Proses perkolasi ini butuh waktu 30 menit. “Dengan durasi itu, kami bisa mengekstrak simplisia temulawak. Ekstrak yang dihasilkan masih berupa etanol yang mengandung xanthorrhizol dan kurkumin yang kami sebut perkolat,” lanjutnya. Lalu, perkolat dipekatkan dengan cara diuapkan dengan rotary evaporator. Setelah itu perkolat berubah menjadi liquid concentrate dengan kandungan xanthorrhizol 23%.
Separasi
Liquid concentrate yang mengandung kurkumin dan xanthorrhizol diproses kembali. Tahapan berikutnya adalah separasi untuk memisahkan xanthorrhizol dan kurkumin. Prosesnya melalui pencampuran liquid concentrate dengan heksan 1 : 1 agar terjadi pemisahan. “Setelah dicampur, nanti yang kurkumin akan tetap larut di dalam etanol, sedangkan xanthorrhizol akan larut di dalam heksan. Yang di bawah adalah kurkumin, dan yang di atas adalah xanthorrhizol,” jelas Junius.
Setelah pemisahan, masing-masing senyawa tersebut ditempatkan pada tangki yang berbeda. “Jadi, targetnya adalah mendapatkan senyawa xanthorrhizol, tapi kita juga mendapatkan produk sampingan berupa kurkumin. Dari proses sparasi ini, kandungan xanthorrhizol meningkat menjadi 40%,” terangnya.
Purifikasi
Proses selanjutnya adalah pemurnian xanthorrhizol atau disebut dengan tahapan purifikasi. “Tahapan terakhir ini menggunakan kolom kromatografi. Kolom yang berisikan resin seperti serbuk pasir yang besar-besar. Kalau dilihat secara mikroskopik, resin ini memiliki rongga-rongga atau lubang,” sebut Junius.
Jadi, pada saat xanthorrhizolheksan dimasukkan dari atas dengan cara mengalirkan ke bawah, xanthorrhizol akan terperangkap di dalam rongga-rongga tersebut. Setiap 30 menit harus ada kontrol untuk melihat apakah ada xanthorrhizol yang lolos dari rongga tersebut. “Kalau sampai lolos berarti ada kolom yang nggak benar. Mungkin alirannya terlalu cepat atau mungkin resinnya kurang padat,” ulas pria asli Tegal, Jawa Tengah, ini.
Selanjutnya, xanthorrhizol yang terperangkap dalam lubang digelontor dengan etanol.
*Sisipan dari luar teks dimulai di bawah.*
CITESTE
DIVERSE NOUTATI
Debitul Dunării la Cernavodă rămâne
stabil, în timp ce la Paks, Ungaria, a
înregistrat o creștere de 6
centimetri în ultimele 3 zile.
Pada saat digelontor, konsentrasi xanthorrhizol akan meningkat menjadi 70%.
Untuk mendapatkan xanthorrhizol berkonsentrasi 90%, maka harus dilakukan purifikasi lagi dengan cara yang sama tetapi menggunakan resin berbeda. “Hasilnya akan lebih terkonsentrasi hingga mencapai 90%,” tutur lelaki yang sejak kecil tinggal di luar negeri ini.
Memang, ungkap Junius, tidak selamanya hasil ekstrasi yang dilakukan bisa mendapatkan konsentrasi xanthorrhizol tepat 90%. “Ada yang konsentrasinya mencapai 96% dan kadang ada pula yang hanya 89%,” kata pecinta travelling ini. Jadi, untuk bisa mendapatkan konsentrasi 90%, dilakukan pencampuran atau homogenitas antara xanthorrhizol yang berkonsentrasi 89% dan 96% sehingga bisa mendapatkan hasilnya 91% - 92%.
Meski, proses ekstraksi yang dilakukan dengan target kadar konsentrasi mencapai 90%, Javaplant juga melayani permintaan pelanggan yang membutuhkan xanthorrhizol dengan kadar konsentrasi 50%. “Kami memasarkan sesuai permintaan pelanggan ada yang 50%, ada juga yang 90%,” katanya.
Untuk pelanggan yang membutuhkan konsentrasi 50%, Javaplant tetap melakukan ekstraksi xanthorrhizol hingga 90%. Xanthorrhizol pekat ini diproses lagi dengan menggunakan medium chain triglyceride (MCT) dari kelapa untuk menurunkan menipiskan kadar konsentrasi xanthorrhizol sampai pada kadar yang diinginkan.